┏━━
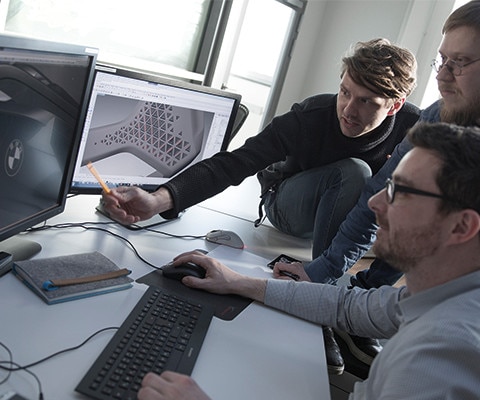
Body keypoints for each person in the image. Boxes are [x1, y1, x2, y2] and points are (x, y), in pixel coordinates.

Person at [101, 38, 419, 373]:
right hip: (289, 206)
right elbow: (233, 163)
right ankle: (321, 305)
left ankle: (361, 301)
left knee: (419, 195)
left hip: (349, 215)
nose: (348, 109)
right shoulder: (310, 116)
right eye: (345, 92)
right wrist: (158, 199)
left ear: (395, 106)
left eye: (366, 101)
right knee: (353, 172)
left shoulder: (414, 127)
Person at [137, 122, 480, 400]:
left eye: (399, 192)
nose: (374, 203)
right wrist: (237, 282)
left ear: (461, 226)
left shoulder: (436, 357)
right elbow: (347, 307)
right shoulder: (443, 296)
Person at [273, 0, 480, 363]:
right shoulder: (437, 116)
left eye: (459, 62)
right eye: (442, 60)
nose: (443, 76)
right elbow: (384, 195)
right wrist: (328, 275)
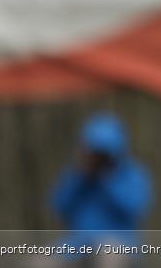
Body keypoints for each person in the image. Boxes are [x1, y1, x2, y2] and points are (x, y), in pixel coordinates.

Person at [49, 112, 153, 267]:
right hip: (78, 244)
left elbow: (136, 208)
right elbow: (59, 206)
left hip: (119, 244)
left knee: (107, 257)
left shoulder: (132, 175)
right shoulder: (78, 175)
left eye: (102, 154)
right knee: (41, 262)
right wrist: (79, 178)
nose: (97, 159)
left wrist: (107, 180)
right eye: (94, 153)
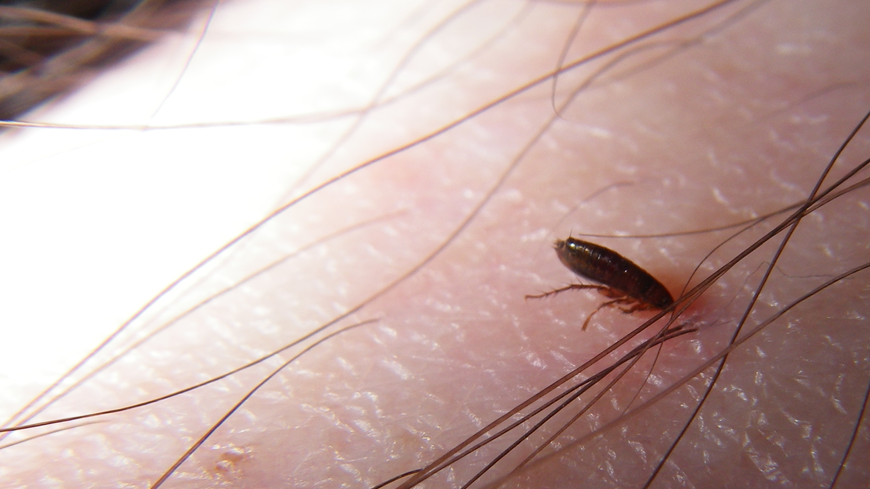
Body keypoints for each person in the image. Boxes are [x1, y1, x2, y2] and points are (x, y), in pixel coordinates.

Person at [1, 0, 868, 486]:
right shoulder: (639, 290)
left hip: (608, 267)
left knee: (586, 280)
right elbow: (615, 283)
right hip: (604, 265)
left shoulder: (644, 290)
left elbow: (621, 284)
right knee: (583, 281)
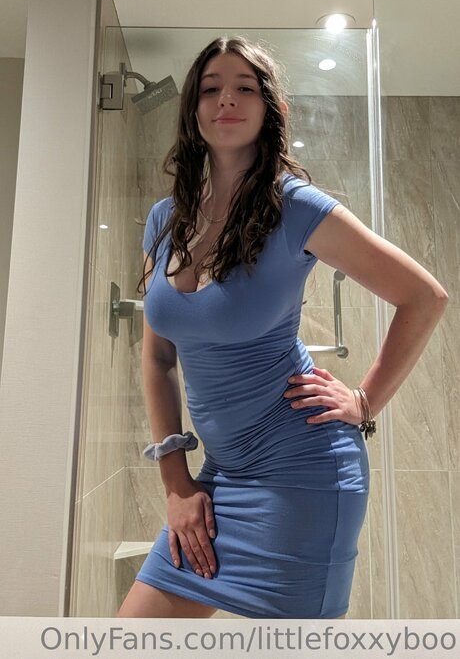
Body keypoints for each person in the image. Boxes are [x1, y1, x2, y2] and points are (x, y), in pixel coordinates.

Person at [117, 35, 448, 619]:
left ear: (272, 109)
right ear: (193, 109)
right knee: (127, 643)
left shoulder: (298, 208)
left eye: (245, 88)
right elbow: (159, 356)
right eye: (211, 88)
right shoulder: (165, 219)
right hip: (218, 475)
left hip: (302, 475)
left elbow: (424, 298)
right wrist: (176, 481)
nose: (226, 99)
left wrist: (365, 401)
┗━━
In the material above, find each line containing the word "shoulder" and copy it.

Task answer:
right shoulder: (310, 116)
left shoulder: (414, 127)
left shoulder: (436, 357)
right shoulder: (443, 296)
right shoulder: (437, 116)
left shoulder: (132, 175)
right shoulder: (78, 175)
right shoulder: (639, 290)
left shoulder: (644, 290)
left shoulder: (298, 208)
right shoulder: (165, 219)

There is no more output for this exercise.